Problem
From the entries, copy each line that includes "center".

Entries provided
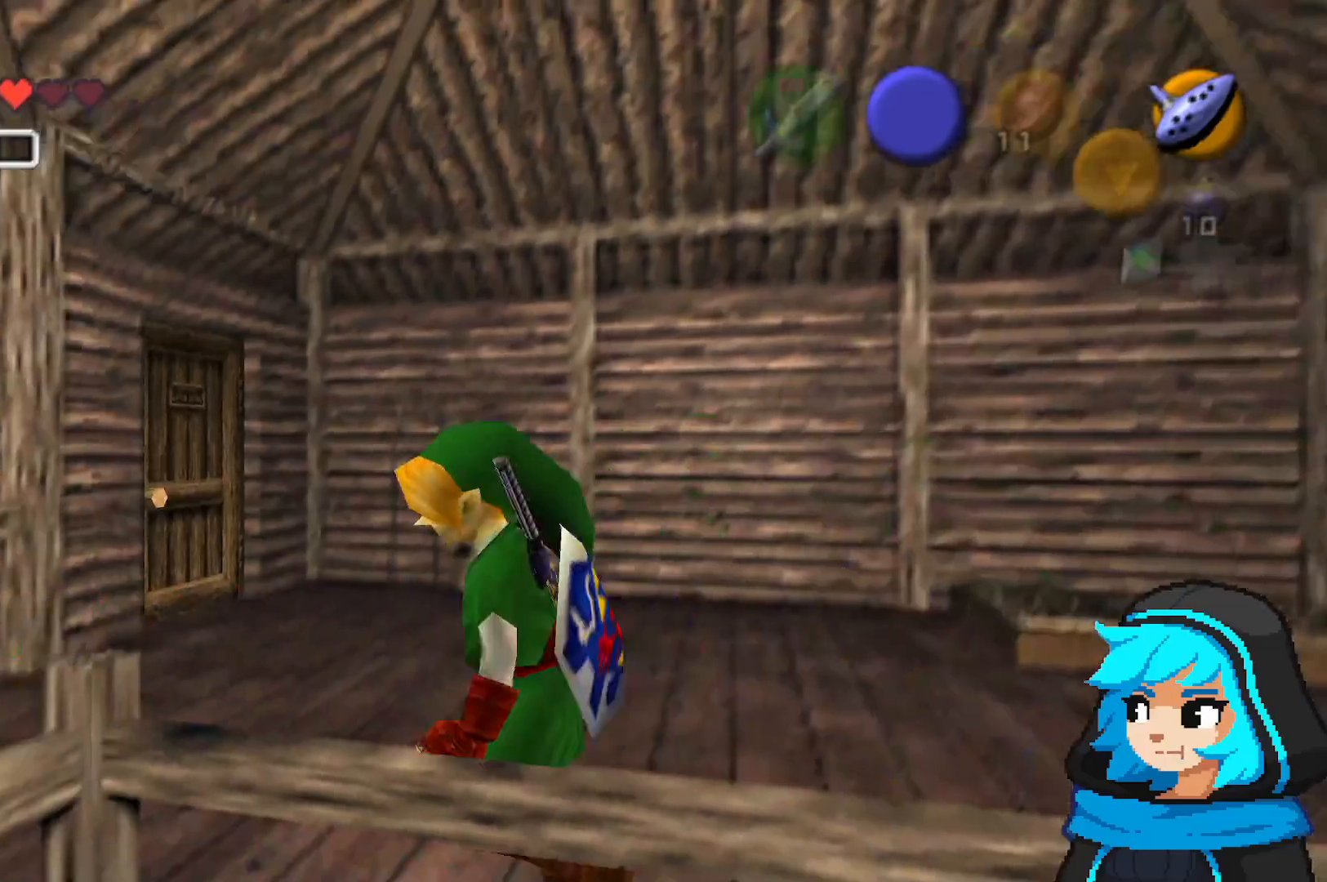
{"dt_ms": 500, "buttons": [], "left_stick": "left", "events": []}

* * *

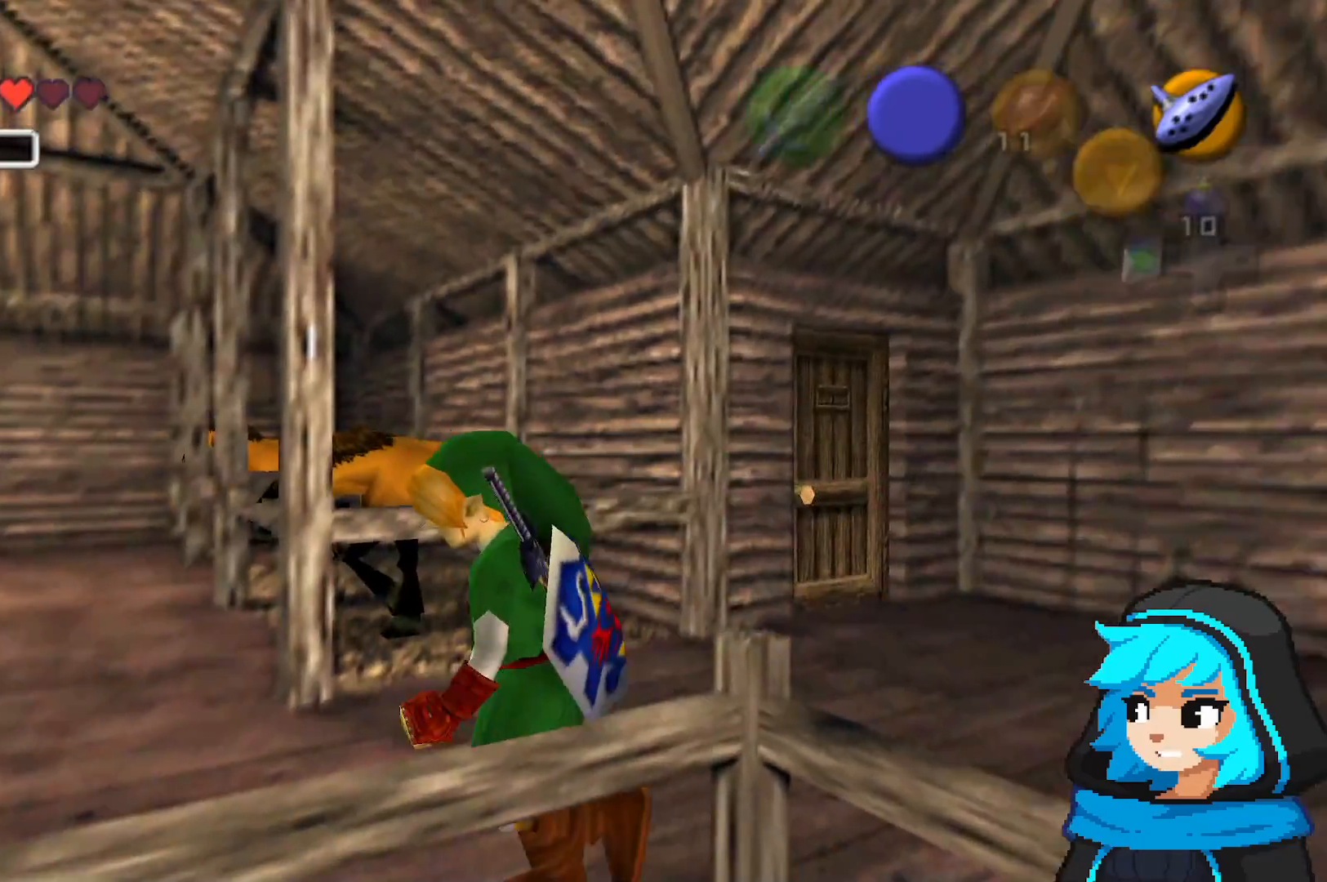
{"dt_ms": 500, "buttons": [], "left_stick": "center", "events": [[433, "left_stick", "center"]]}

* * *

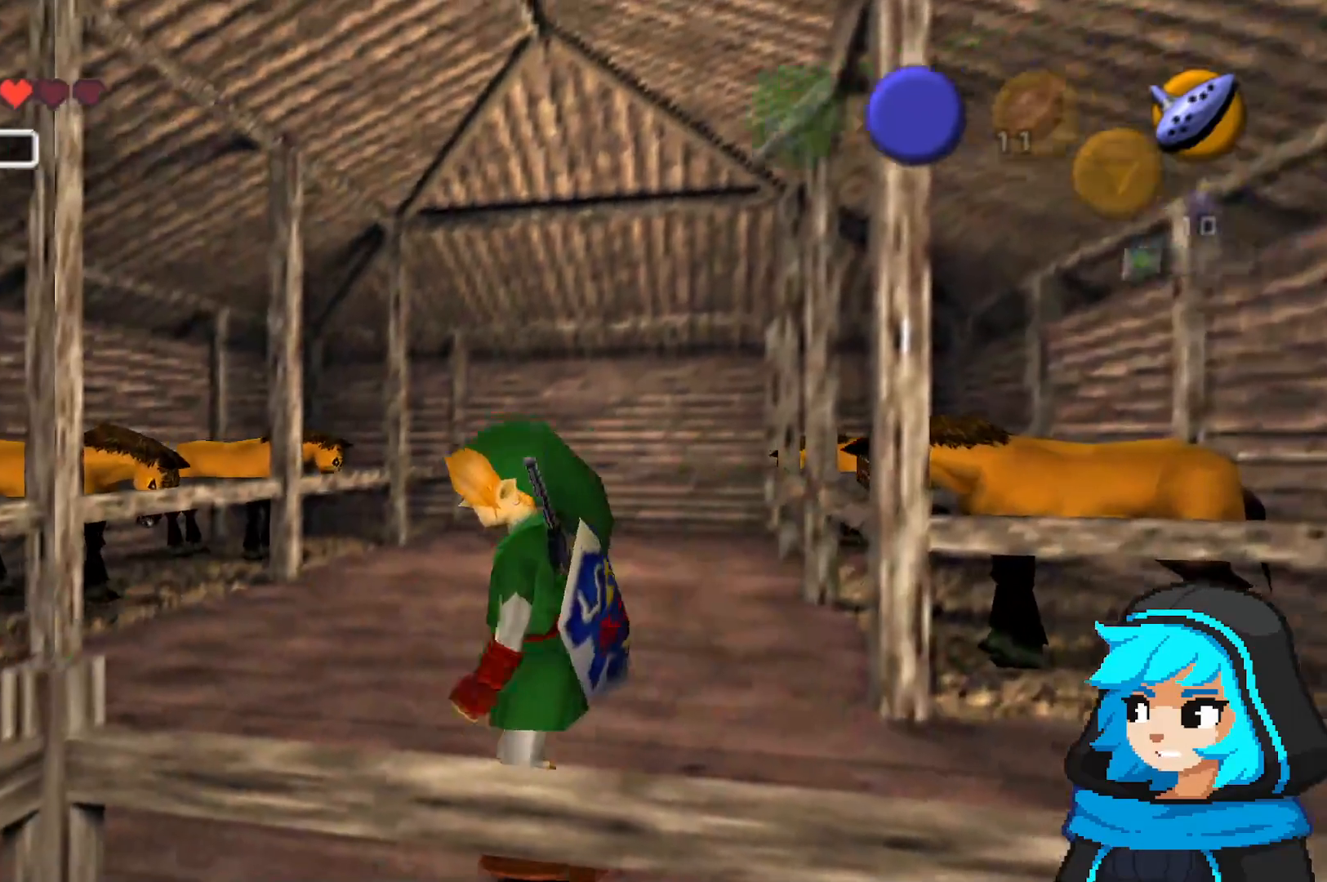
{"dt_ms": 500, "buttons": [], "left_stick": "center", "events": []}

The completed task
{"dt_ms": 500, "buttons": [], "left_stick": "center", "events": [[433, "left_stick", "center"]]}
{"dt_ms": 500, "buttons": [], "left_stick": "center", "events": []}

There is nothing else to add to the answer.